EXERCISE OBJECTIVE: When you reach a picture, pass over it; otherwise repeat the listing word for word.

ENTRIES SUPPLIED:

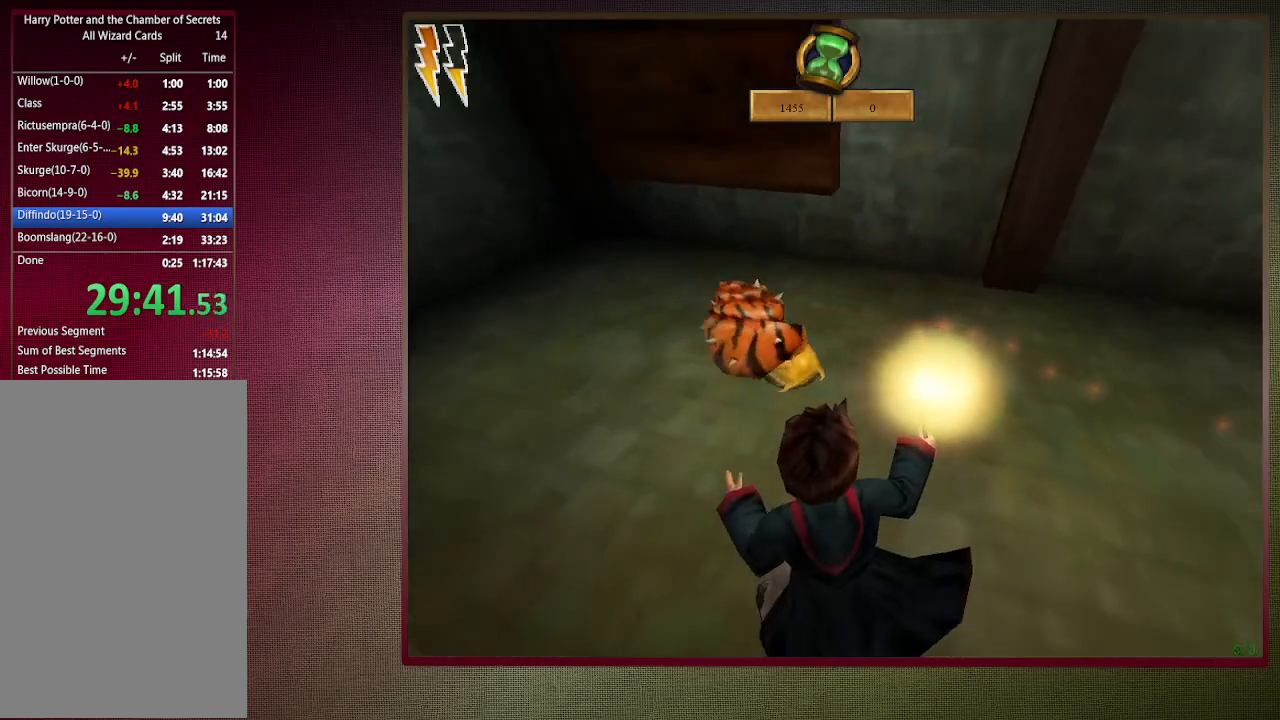
{"keys": ["a", "space"], "mouse": [], "events": [[17, "w", "up"]]}
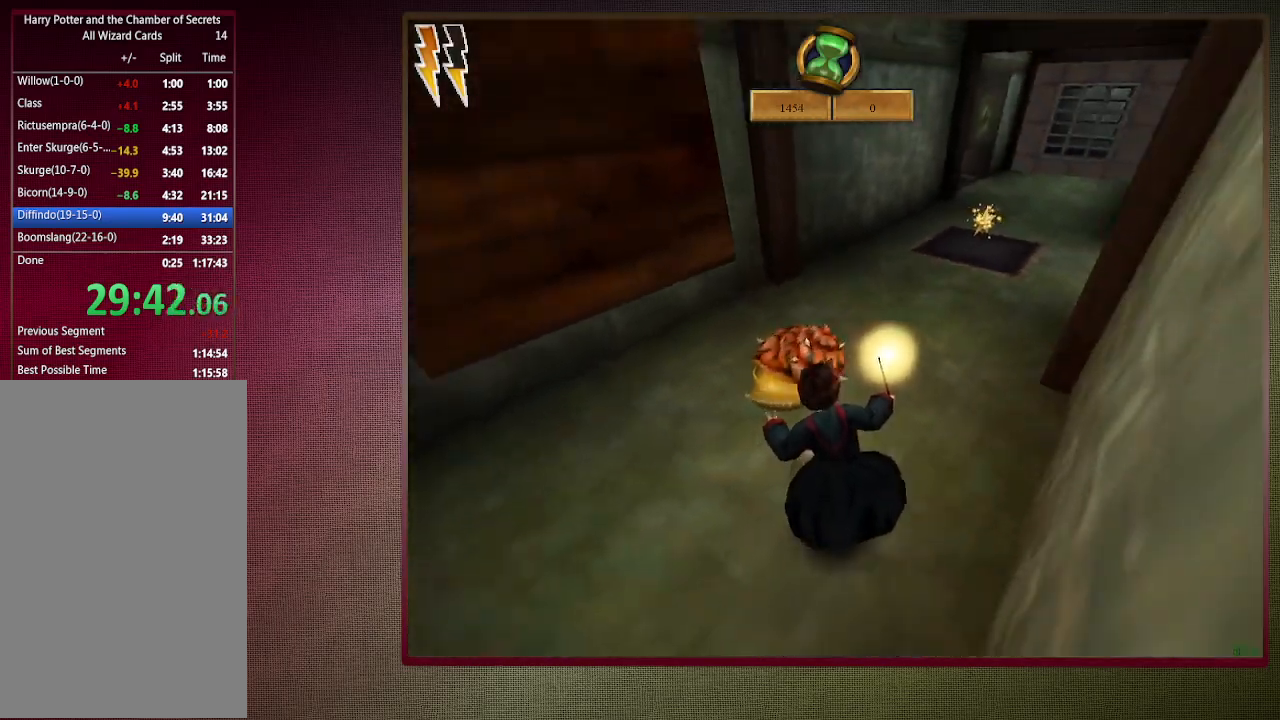
{"keys": ["a", "s", "space"], "mouse": [], "events": [[50, "s", "down"]]}
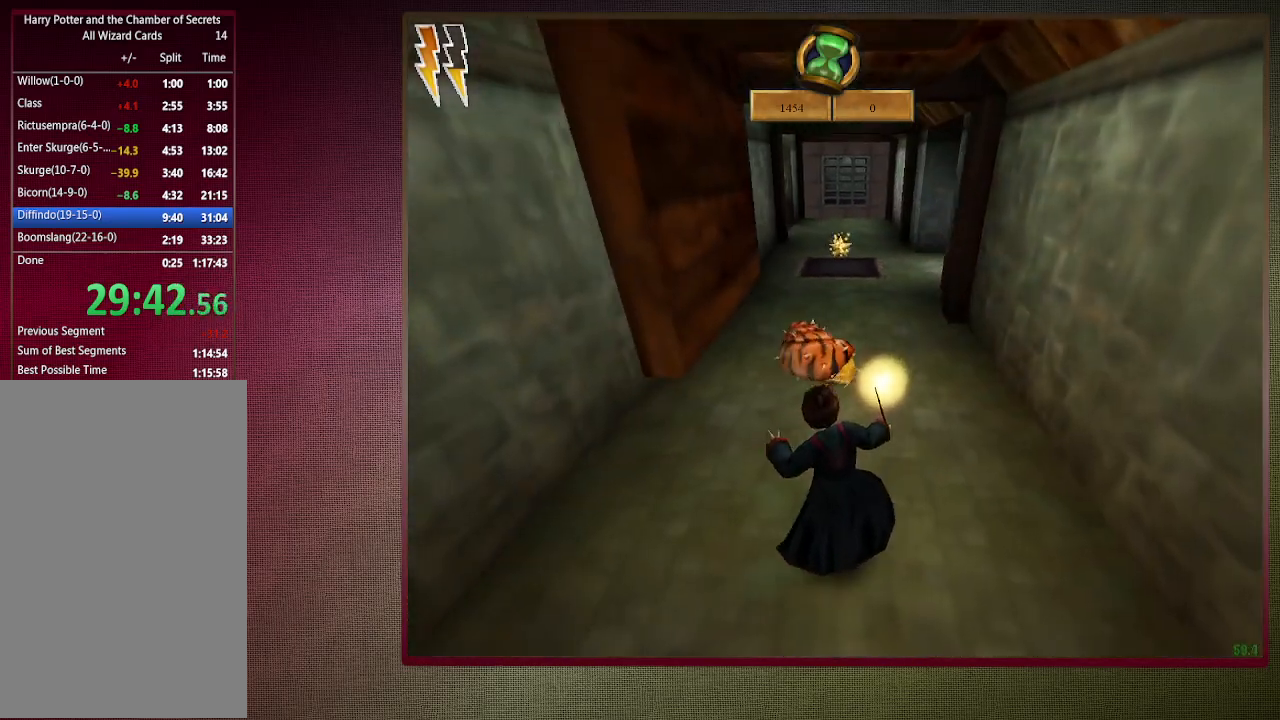
{"keys": ["escape"], "mouse": ["left"], "events": [[100, "a", "up"], [100, "mouse_left", "down"], [100, "s", "up"], [150, "space", "up"], [200, "mouse_left", "up"], [283, "mouse_left", "down"], [333, "escape", "down"], [400, "escape", "up"], [400, "mouse_left", "up"], [483, "escape", "down"], [483, "mouse_left", "down"]]}
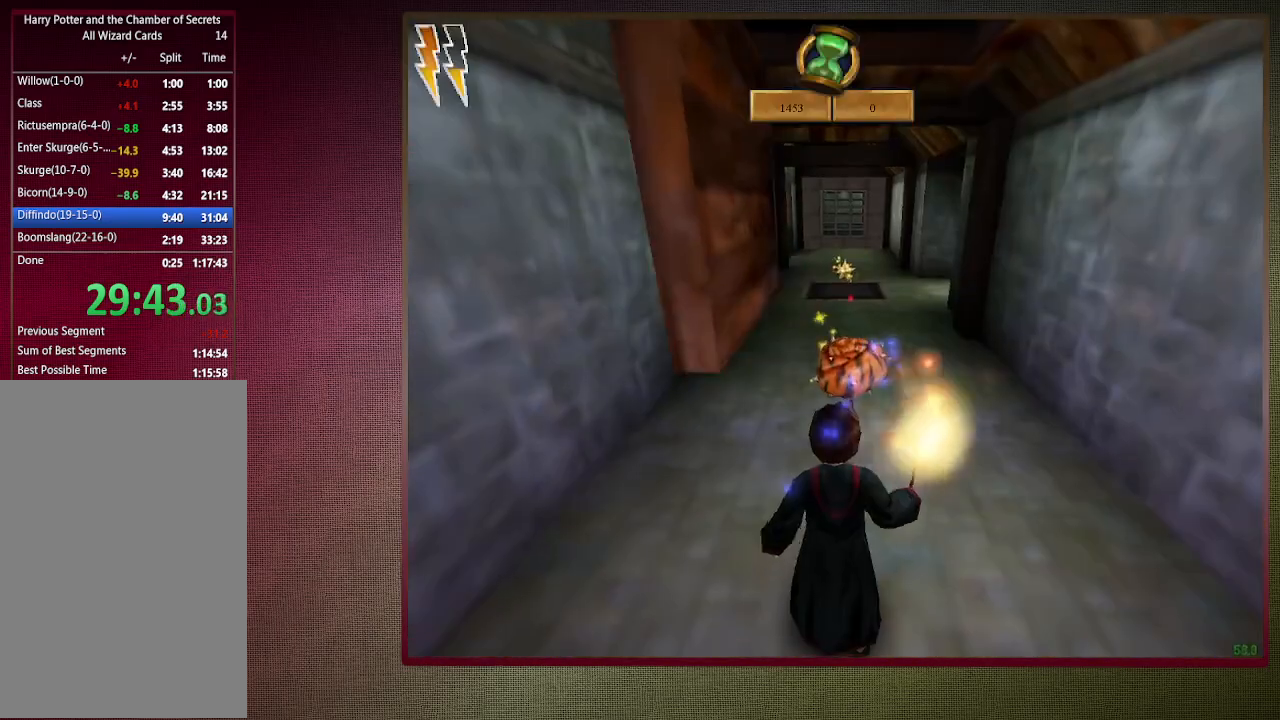
{"keys": [], "mouse": [], "events": [[67, "escape", "up"], [67, "mouse_left", "up"], [167, "mouse_left", "down"], [267, "mouse_left", "up"], [350, "escape", "down"], [350, "mouse_left", "down"], [450, "escape", "up"], [450, "mouse_left", "up"]]}
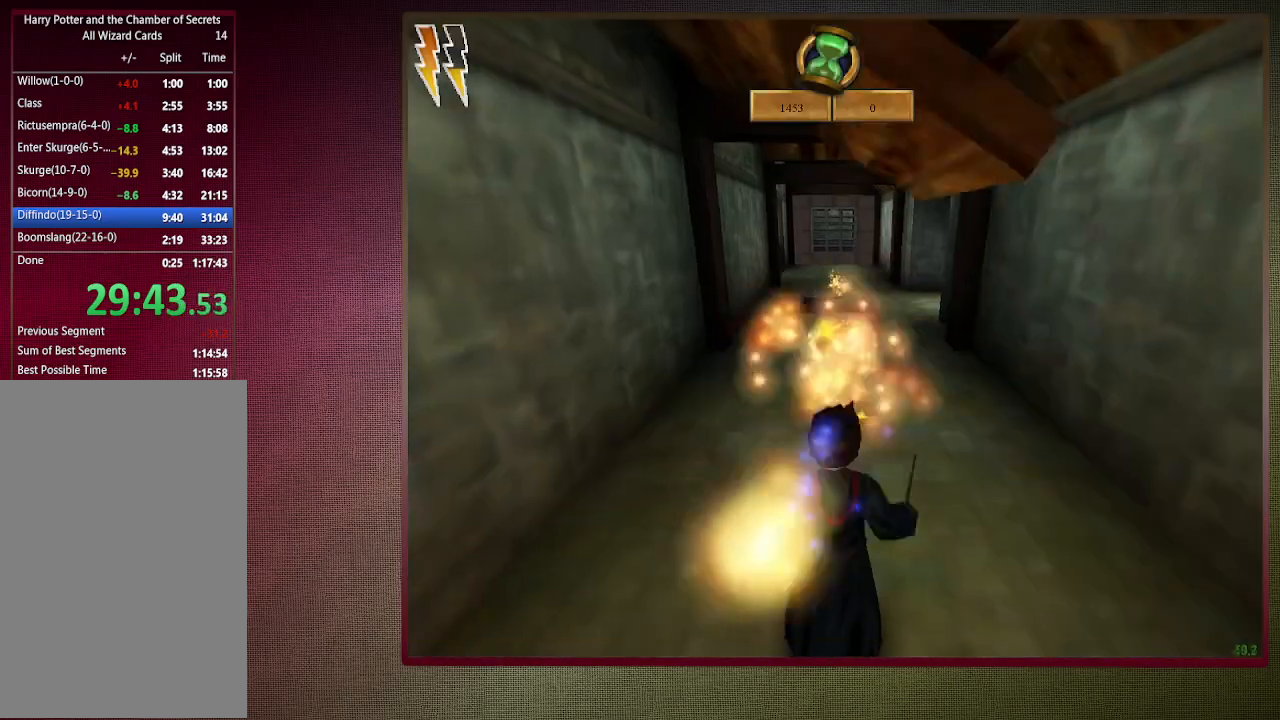
{"keys": [], "mouse": ["left"], "events": [[33, "escape", "down"], [33, "mouse_left", "down"], [83, "escape", "up"], [133, "mouse_left", "up"], [233, "mouse_left", "down"], [317, "mouse_left", "up"], [367, "mouse_left", "down"], [417, "escape", "down"], [467, "escape", "up"]]}
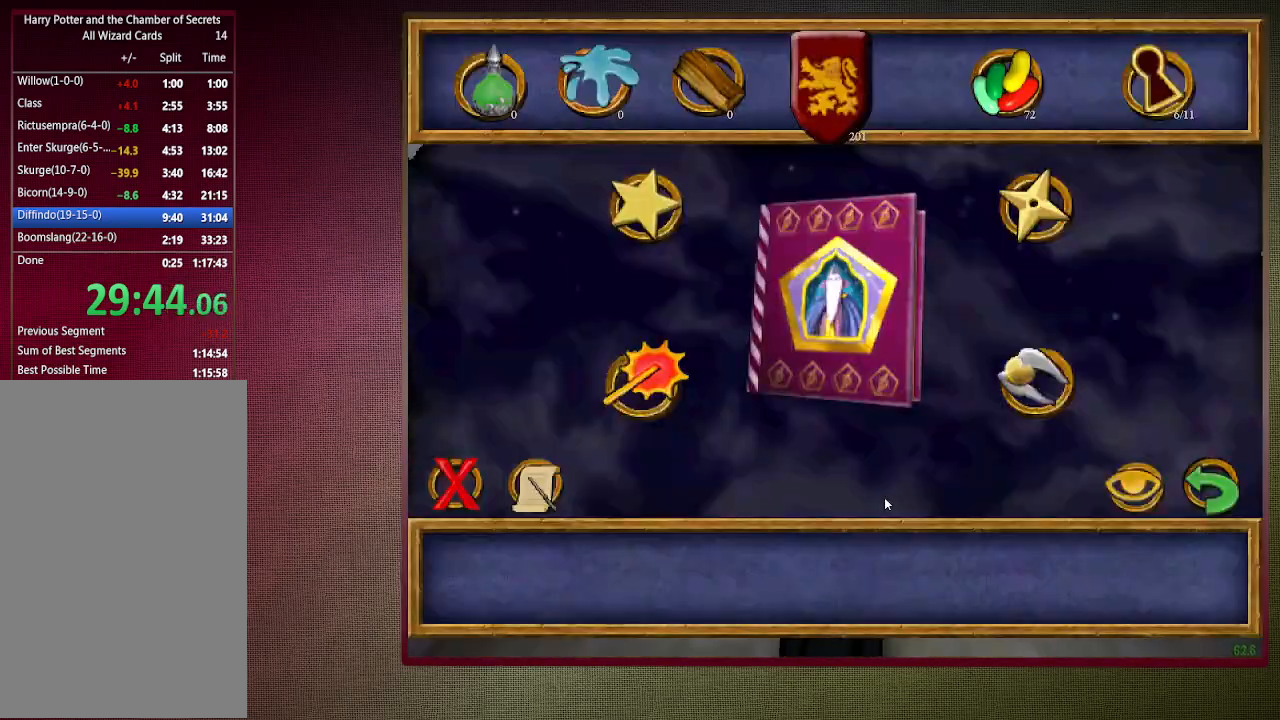
{"keys": [], "mouse": ["left"], "events": [[17, "mouse_left", "up"], [67, "escape", "down"], [67, "mouse_left", "down"], [117, "escape", "up"], [150, "mouse_left", "up"], [250, "mouse_left", "down"], [383, "escape", "down"], [383, "mouse_left", "up"], [433, "mouse_left", "down"], [483, "escape", "up"]]}
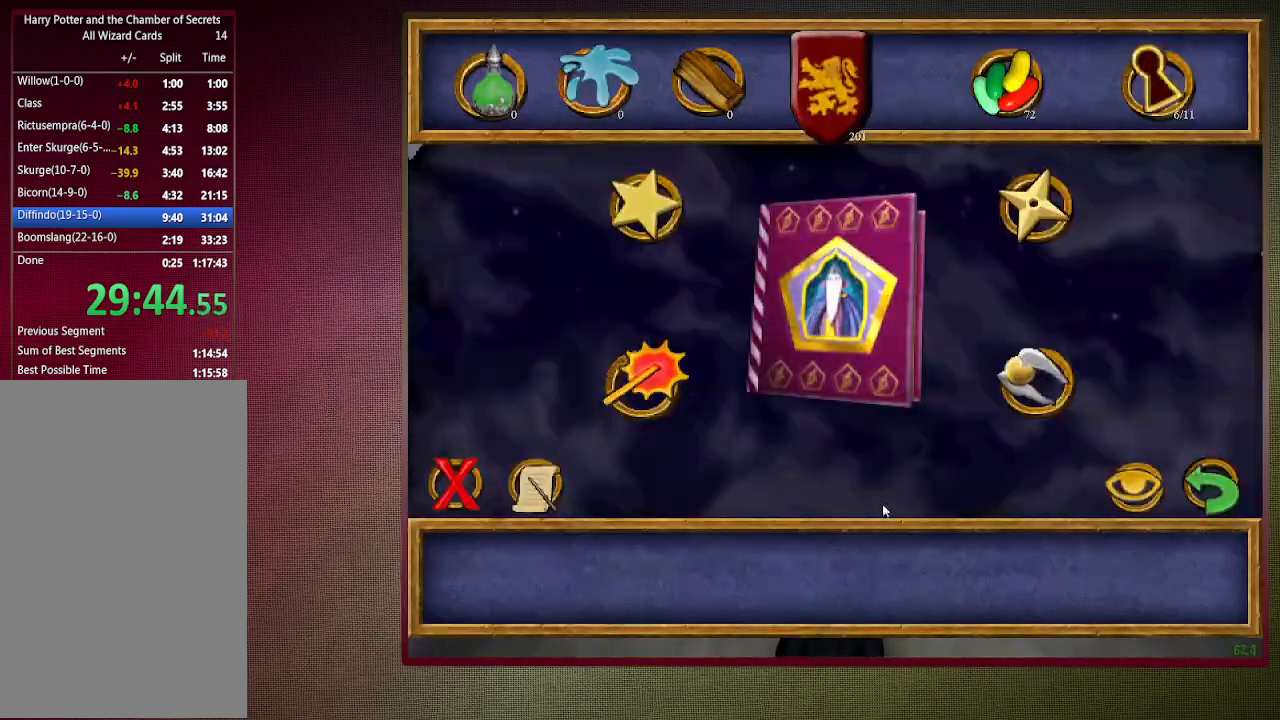
{"keys": ["shift", "space", "w"], "mouse": ["left"], "events": [[33, "mouse_left", "up"], [67, "escape", "down"], [117, "escape", "up"], [117, "mouse_left", "down"], [217, "mouse_left", "up"], [267, "space", "down"], [267, "w", "down"], [317, "mouse_left", "down"], [400, "mouse_left", "up"], [400, "shift", "down"], [483, "mouse_left", "down"]]}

PROBLEM SOLUTION:
{"keys": ["a", "space"], "mouse": [], "events": [[17, "w", "up"]]}
{"keys": ["a", "s", "space"], "mouse": [], "events": [[50, "s", "down"]]}
{"keys": ["escape"], "mouse": ["left"], "events": [[100, "a", "up"], [100, "mouse_left", "down"], [100, "s", "up"], [150, "space", "up"], [200, "mouse_left", "up"], [283, "mouse_left", "down"], [333, "escape", "down"], [400, "escape", "up"], [400, "mouse_left", "up"], [483, "escape", "down"], [483, "mouse_left", "down"]]}
{"keys": [], "mouse": [], "events": [[67, "escape", "up"], [67, "mouse_left", "up"], [167, "mouse_left", "down"], [267, "mouse_left", "up"], [350, "escape", "down"], [350, "mouse_left", "down"], [450, "escape", "up"], [450, "mouse_left", "up"]]}
{"keys": [], "mouse": ["left"], "events": [[33, "escape", "down"], [33, "mouse_left", "down"], [83, "escape", "up"], [133, "mouse_left", "up"], [233, "mouse_left", "down"], [317, "mouse_left", "up"], [367, "mouse_left", "down"], [417, "escape", "down"], [467, "escape", "up"]]}
{"keys": [], "mouse": ["left"], "events": [[17, "mouse_left", "up"], [67, "escape", "down"], [67, "mouse_left", "down"], [117, "escape", "up"], [150, "mouse_left", "up"], [250, "mouse_left", "down"], [383, "escape", "down"], [383, "mouse_left", "up"], [433, "mouse_left", "down"], [483, "escape", "up"]]}
{"keys": ["shift", "space", "w"], "mouse": ["left"], "events": [[33, "mouse_left", "up"], [67, "escape", "down"], [117, "escape", "up"], [117, "mouse_left", "down"], [217, "mouse_left", "up"], [267, "space", "down"], [267, "w", "down"], [317, "mouse_left", "down"], [400, "mouse_left", "up"], [400, "shift", "down"], [483, "mouse_left", "down"]]}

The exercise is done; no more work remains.